Information supplied:

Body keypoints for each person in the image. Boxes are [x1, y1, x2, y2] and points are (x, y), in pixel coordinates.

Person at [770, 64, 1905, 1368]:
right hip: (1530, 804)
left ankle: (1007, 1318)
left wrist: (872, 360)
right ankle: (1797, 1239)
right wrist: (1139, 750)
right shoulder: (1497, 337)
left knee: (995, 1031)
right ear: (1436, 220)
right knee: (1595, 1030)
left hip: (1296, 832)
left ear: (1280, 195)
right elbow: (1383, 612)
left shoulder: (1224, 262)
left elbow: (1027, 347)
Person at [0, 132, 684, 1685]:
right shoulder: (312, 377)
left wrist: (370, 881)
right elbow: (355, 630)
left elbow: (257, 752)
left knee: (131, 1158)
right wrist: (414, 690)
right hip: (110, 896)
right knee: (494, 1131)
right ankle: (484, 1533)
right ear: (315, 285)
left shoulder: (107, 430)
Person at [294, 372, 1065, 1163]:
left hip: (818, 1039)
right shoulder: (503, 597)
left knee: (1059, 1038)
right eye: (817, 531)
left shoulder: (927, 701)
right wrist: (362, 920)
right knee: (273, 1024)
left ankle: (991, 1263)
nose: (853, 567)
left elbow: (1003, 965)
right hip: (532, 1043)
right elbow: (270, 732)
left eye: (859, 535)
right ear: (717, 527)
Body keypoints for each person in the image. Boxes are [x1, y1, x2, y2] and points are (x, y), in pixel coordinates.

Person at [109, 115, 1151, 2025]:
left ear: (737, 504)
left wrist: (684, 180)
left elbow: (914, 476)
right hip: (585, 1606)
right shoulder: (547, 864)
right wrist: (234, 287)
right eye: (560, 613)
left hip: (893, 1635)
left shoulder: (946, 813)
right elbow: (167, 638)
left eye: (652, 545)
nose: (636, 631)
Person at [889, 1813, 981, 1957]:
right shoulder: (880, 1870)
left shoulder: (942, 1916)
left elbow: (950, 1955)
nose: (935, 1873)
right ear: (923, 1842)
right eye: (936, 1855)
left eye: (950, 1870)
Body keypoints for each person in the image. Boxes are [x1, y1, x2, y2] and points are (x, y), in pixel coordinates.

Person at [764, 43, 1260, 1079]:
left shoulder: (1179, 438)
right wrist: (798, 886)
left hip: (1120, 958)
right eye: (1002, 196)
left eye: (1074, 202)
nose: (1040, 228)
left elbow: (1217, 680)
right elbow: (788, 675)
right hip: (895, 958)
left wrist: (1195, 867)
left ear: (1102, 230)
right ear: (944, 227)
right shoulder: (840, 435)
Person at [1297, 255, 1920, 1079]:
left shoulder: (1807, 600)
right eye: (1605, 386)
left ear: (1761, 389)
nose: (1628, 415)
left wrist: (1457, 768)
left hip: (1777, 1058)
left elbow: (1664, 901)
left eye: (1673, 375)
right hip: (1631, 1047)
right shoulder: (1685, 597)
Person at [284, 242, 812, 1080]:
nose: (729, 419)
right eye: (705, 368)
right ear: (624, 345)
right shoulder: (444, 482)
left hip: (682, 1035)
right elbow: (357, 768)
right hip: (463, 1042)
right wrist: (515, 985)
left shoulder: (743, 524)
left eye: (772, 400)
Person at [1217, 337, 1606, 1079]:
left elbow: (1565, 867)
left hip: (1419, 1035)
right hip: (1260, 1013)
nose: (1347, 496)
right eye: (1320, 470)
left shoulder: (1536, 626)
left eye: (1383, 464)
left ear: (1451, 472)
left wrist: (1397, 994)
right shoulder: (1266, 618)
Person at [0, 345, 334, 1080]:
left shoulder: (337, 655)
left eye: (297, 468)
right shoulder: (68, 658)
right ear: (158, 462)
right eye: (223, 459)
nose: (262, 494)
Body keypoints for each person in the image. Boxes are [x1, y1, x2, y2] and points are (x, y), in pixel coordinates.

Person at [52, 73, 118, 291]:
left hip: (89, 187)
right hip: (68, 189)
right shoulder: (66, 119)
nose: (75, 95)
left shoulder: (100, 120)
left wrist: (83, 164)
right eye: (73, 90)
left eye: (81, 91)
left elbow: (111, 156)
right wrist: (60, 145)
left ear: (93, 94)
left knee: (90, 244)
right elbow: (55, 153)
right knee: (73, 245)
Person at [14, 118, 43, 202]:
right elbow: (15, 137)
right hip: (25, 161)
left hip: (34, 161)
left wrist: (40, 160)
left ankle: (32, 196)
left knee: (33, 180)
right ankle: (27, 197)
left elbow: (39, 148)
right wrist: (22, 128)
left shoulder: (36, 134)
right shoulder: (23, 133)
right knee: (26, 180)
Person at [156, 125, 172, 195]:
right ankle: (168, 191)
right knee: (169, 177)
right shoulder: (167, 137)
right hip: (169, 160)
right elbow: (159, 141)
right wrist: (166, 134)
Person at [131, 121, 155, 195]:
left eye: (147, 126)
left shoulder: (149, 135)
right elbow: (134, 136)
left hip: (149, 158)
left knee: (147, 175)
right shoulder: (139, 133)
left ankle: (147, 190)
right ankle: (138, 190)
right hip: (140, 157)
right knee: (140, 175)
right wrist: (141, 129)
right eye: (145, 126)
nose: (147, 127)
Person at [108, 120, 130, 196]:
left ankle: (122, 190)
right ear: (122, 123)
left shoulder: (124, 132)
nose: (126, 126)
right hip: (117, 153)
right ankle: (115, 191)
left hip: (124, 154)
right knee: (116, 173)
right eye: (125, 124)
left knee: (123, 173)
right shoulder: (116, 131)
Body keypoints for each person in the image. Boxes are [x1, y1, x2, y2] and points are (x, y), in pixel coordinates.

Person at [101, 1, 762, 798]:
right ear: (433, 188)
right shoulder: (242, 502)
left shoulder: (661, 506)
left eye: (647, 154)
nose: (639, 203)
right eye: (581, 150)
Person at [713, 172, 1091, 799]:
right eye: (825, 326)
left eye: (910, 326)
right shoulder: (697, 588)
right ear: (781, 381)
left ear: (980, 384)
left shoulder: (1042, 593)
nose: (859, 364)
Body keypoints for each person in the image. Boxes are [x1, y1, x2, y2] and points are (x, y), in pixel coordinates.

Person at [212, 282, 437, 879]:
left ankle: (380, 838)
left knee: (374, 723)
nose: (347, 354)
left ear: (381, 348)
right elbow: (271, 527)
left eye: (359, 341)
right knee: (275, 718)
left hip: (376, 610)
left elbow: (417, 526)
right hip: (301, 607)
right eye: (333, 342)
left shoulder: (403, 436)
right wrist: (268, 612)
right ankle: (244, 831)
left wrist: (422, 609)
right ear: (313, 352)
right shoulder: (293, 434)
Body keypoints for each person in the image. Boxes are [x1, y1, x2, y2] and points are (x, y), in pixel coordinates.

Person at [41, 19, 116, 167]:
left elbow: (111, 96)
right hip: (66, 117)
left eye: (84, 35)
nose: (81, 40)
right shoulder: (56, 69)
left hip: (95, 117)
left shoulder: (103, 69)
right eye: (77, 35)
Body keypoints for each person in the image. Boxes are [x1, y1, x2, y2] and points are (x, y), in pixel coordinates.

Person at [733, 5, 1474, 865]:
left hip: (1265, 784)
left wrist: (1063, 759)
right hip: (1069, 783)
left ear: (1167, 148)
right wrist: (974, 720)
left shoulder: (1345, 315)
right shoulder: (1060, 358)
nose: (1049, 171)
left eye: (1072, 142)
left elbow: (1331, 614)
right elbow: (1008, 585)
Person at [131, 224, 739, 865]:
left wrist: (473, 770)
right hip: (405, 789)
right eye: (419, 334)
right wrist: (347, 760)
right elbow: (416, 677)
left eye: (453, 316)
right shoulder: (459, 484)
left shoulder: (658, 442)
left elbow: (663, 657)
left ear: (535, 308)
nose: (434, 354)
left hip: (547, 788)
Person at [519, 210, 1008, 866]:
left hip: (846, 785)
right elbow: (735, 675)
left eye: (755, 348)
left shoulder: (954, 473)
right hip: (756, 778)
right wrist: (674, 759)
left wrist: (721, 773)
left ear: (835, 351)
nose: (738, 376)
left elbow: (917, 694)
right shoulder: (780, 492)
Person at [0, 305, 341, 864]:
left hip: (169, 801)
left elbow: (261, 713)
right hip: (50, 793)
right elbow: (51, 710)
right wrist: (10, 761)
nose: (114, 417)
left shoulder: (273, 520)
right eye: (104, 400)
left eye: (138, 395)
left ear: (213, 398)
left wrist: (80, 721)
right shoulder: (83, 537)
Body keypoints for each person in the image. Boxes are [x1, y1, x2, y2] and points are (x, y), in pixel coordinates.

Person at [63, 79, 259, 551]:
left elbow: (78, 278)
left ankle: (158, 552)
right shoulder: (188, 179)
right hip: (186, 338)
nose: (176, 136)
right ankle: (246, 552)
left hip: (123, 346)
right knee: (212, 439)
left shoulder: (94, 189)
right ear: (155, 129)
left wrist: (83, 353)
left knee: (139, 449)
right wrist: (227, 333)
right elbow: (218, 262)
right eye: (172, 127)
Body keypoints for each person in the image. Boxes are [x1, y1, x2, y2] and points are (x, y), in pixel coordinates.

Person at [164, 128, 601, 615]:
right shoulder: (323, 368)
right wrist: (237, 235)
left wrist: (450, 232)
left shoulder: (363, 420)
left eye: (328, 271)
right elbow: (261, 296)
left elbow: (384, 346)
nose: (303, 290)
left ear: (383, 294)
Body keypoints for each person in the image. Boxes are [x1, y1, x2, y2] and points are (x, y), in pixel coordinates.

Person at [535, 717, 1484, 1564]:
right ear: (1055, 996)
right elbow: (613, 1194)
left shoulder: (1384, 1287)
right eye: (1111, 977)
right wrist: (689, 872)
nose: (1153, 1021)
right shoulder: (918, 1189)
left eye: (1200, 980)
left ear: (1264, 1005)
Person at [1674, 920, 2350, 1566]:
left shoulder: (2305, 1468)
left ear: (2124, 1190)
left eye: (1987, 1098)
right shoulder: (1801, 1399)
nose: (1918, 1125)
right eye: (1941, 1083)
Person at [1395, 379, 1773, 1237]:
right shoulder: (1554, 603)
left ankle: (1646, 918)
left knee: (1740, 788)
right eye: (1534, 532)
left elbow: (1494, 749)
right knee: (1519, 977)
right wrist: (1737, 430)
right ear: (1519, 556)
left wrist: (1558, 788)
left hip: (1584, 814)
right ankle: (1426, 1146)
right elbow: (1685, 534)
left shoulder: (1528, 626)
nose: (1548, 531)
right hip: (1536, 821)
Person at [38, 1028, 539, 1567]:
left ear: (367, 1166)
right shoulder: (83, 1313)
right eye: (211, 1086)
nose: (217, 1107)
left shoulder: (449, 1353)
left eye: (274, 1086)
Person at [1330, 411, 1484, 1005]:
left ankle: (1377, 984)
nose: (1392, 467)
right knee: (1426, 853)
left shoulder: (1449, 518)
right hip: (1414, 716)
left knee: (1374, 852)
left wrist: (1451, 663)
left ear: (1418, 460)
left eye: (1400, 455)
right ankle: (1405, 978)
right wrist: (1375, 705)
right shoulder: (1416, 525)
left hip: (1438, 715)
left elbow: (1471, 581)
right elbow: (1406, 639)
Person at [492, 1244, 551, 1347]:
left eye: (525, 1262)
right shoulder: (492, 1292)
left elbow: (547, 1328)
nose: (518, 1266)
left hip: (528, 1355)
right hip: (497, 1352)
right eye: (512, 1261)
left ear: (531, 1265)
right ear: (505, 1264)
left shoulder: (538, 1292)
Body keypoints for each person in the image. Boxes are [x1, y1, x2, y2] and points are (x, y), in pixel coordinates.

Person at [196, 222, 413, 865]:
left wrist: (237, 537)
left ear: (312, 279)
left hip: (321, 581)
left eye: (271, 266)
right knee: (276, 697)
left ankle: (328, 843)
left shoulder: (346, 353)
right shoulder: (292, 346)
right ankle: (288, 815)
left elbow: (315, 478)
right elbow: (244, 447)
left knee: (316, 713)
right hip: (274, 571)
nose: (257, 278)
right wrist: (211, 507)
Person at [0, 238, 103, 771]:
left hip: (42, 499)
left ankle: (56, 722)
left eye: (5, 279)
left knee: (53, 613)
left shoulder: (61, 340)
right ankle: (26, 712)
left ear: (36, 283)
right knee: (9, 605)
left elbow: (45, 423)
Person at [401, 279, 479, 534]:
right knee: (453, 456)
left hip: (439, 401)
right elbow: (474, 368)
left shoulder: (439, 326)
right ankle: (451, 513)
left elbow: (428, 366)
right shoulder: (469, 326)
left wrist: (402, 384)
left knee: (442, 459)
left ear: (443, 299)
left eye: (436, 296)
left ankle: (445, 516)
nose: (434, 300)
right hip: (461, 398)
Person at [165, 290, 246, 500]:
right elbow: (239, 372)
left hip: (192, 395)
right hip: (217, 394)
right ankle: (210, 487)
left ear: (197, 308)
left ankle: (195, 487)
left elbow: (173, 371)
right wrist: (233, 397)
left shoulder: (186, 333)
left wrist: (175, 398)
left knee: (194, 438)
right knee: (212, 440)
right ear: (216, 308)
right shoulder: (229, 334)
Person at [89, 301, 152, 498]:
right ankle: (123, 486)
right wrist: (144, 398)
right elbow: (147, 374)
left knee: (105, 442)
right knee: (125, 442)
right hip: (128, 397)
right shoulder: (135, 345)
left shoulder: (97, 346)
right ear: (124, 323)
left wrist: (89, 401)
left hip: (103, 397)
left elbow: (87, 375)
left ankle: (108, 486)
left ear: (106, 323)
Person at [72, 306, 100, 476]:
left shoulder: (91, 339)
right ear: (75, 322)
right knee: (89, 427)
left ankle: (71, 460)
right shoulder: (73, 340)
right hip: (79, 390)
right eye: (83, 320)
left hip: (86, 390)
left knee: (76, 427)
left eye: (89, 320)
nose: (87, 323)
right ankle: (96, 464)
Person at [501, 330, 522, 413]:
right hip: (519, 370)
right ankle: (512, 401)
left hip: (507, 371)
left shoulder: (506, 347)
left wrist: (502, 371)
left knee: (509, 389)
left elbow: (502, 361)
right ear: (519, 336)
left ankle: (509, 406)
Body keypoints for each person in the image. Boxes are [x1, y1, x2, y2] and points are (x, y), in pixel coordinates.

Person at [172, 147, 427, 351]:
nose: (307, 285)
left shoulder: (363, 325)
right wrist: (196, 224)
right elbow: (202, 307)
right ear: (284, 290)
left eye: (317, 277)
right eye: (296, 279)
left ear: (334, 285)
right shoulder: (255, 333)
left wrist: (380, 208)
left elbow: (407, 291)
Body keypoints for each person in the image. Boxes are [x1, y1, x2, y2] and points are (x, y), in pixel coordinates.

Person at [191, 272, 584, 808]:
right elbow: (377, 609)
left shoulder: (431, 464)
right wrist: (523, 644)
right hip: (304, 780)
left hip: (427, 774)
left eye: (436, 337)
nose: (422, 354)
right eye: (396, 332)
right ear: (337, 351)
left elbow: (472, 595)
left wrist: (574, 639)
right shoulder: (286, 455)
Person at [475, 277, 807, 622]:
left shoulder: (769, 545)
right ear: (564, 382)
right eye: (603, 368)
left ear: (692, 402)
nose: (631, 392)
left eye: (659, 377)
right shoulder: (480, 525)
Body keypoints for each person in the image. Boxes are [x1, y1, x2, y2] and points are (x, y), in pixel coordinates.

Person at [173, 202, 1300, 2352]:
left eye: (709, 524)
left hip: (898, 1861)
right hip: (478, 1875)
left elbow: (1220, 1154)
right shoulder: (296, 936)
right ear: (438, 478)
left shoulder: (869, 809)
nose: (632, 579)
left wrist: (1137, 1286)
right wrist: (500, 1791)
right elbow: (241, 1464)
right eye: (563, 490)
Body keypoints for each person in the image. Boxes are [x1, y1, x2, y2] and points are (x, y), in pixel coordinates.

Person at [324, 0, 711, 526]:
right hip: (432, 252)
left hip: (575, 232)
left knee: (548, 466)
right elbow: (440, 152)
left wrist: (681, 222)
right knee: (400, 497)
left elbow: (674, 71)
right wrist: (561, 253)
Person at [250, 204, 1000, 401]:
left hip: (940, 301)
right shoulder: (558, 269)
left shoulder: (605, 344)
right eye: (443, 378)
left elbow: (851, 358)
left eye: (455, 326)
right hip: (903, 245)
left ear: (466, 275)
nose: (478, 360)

About this task:
With the line that has "nose: (434, 300)" as the first and the line that has "right hip: (128, 397)" as the last, repeat exactly that run of lines above and no more.

Response to the task:
nose: (434, 300)
right hip: (461, 398)
Person at [165, 290, 246, 500]:
right elbow: (239, 372)
left hip: (192, 395)
right hip: (217, 394)
right ankle: (210, 487)
left ear: (197, 308)
left ankle: (195, 487)
left elbow: (173, 371)
right wrist: (233, 397)
left shoulder: (186, 333)
left wrist: (175, 398)
left knee: (194, 438)
right knee: (212, 440)
right ear: (216, 308)
right shoulder: (229, 334)
Person at [89, 301, 152, 498]:
right ankle: (123, 486)
right wrist: (144, 398)
right elbow: (147, 374)
left knee: (105, 442)
right knee: (125, 442)
right hip: (128, 397)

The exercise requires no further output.